Class A Ordinary Shares Subject to Possible Redemption

 

The Public Shares contain a redemption feature that allows for the redemption of such Public Shares in connection with the Company’s liquidation, or if there is a shareholder vote or tender offer in connection with the initial Business Combination. In accordance with FASB ASC Topic 480-10-S99, “Distinguishing Liabilities from Equity”, the Company classifies Public Shares subject to redemption outside of permanent equity as the redemption provisions are not solely within the control of the Company. The Company recognizes changes in redemption value immediately as they occur and will adjust the carrying value of redeemable shares to equal the redemption value at the end of each reporting period. At the Initial Public Offering, the Company recognized the accretion from initial book value to redemption amount value. The change in the carrying value of redeemable Public Shares will result in charges against additional paid-in capital (to the extent available) and accumulated deficit. Accordingly, at March 31, 2026 and December 31, 2025, Class A Ordinary Shares subject to possible redemption are presented at redemption value as temporary equity, outside of the shareholders’ deficit section of the accompanying unaudited condensed balance sheets.

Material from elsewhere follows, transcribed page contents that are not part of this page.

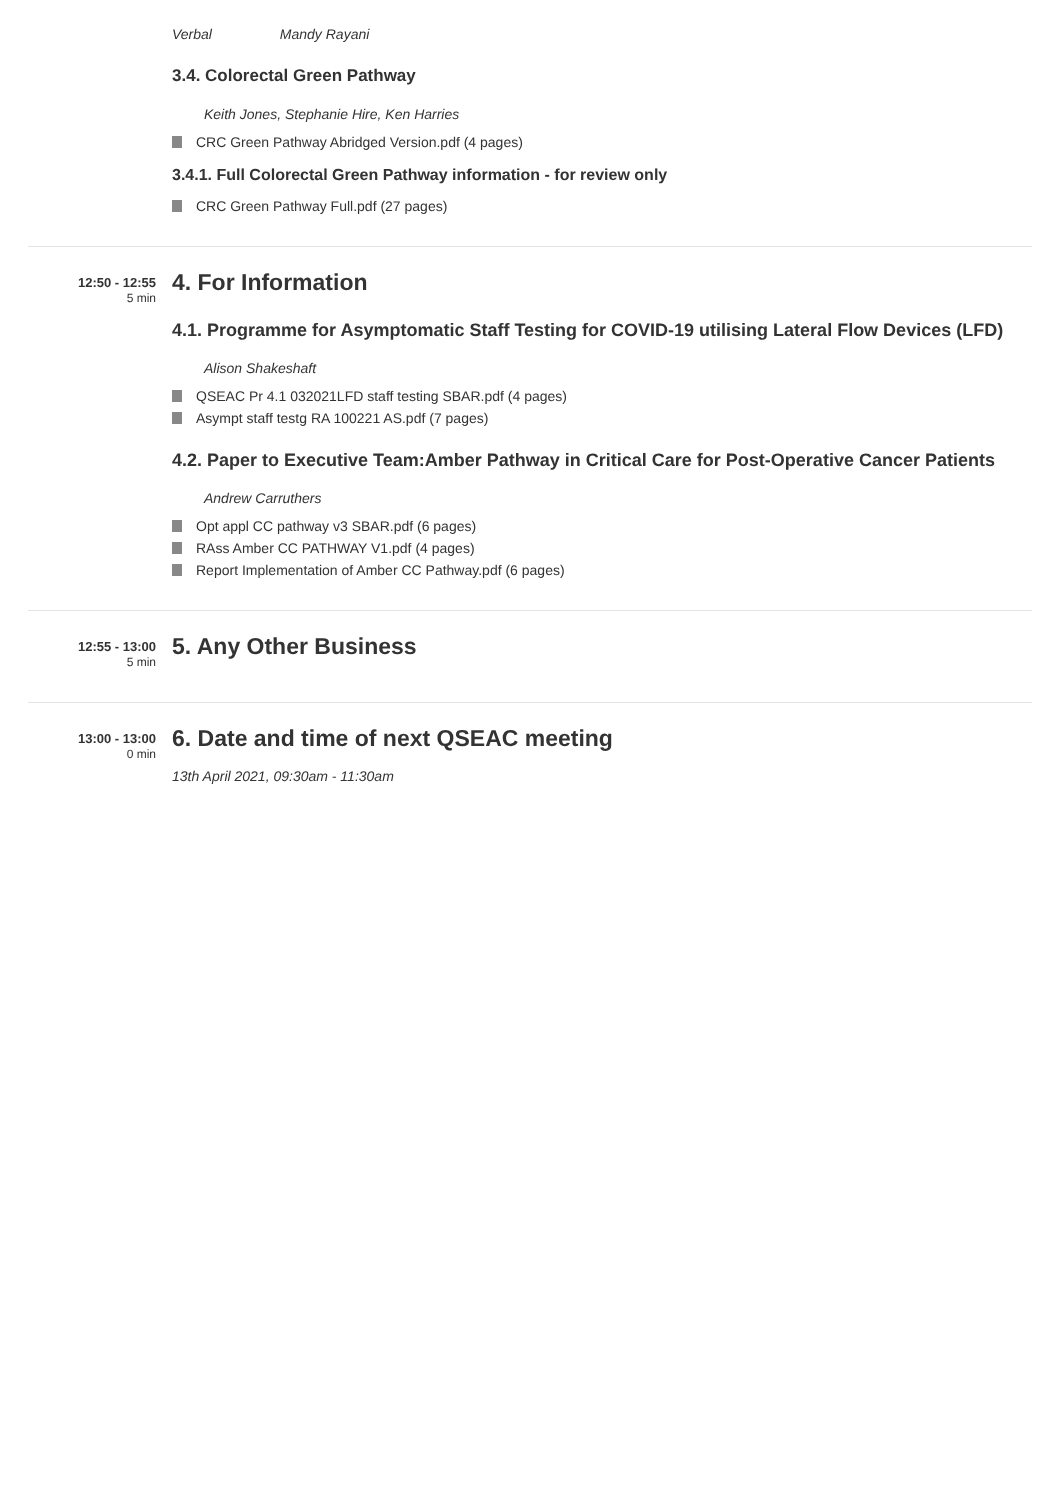Verbal Mandy Rayani
3.4. Colorectal Green Pathway
Keith Jones, Stephanie Hire, Ken Harries
CRC Green Pathway Abridged Version.pdf (4 pages)
3.4.1. Full Colorectal Green Pathway information - for review only
CRC Green Pathway Full.pdf (27 pages)
12:50 - 12:55
5 min
4. For Information
4.1. Programme for Asymptomatic Staff Testing for COVID-19 utilising Lateral Flow Devices (LFD)
Alison Shakeshaft
QSEAC Pr 4.1 032021LFD staff testing SBAR.pdf (4 pages)
Asympt staff testg RA 100221 AS.pdf (7 pages)
4.2. Paper to Executive Team:Amber Pathway in Critical Care for Post-Operative Cancer Patients
Andrew Carruthers
Opt appl CC pathway v3 SBAR.pdf (6 pages)
RAss Amber CC PATHWAY V1.pdf (4 pages)
Report Implementation of Amber CC Pathway.pdf (6 pages)
12:55 - 13:00
5 min
5. Any Other Business
13:00 - 13:00
0 min
6. Date and time of next QSEAC meeting
13th April 2021, 09:30am - 11:30am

At March 31, 2026 and December 31, 2025, the Class A Ordinary Shares subject to possible redemption reflected in the accompanying balance sheets are reconciled in the following table:

 

Class A Ordinary Shares subject to possible redemption, December 31, 2024   $ 235,529,521  
Plus:        
Accretion of carrying value to redemption value     9,919,832  
Class A Ordinary Shares subject to possible redemption, December 31, 2025     245,449,353  
Plus:        
Accretion of carrying value to redemption value     2,167,844  
Class A Ordinary Shares subject to possible redemption, March 31, 2026   $ 247,617,197  
Recent Accounting Pronouncements

Recent Accounting Pronouncements 

 

Management does not believe that any recently issued, but not effective, accounting standards, if currently adopted, would have a material effect on the accompanying unaudited condensed financial statements.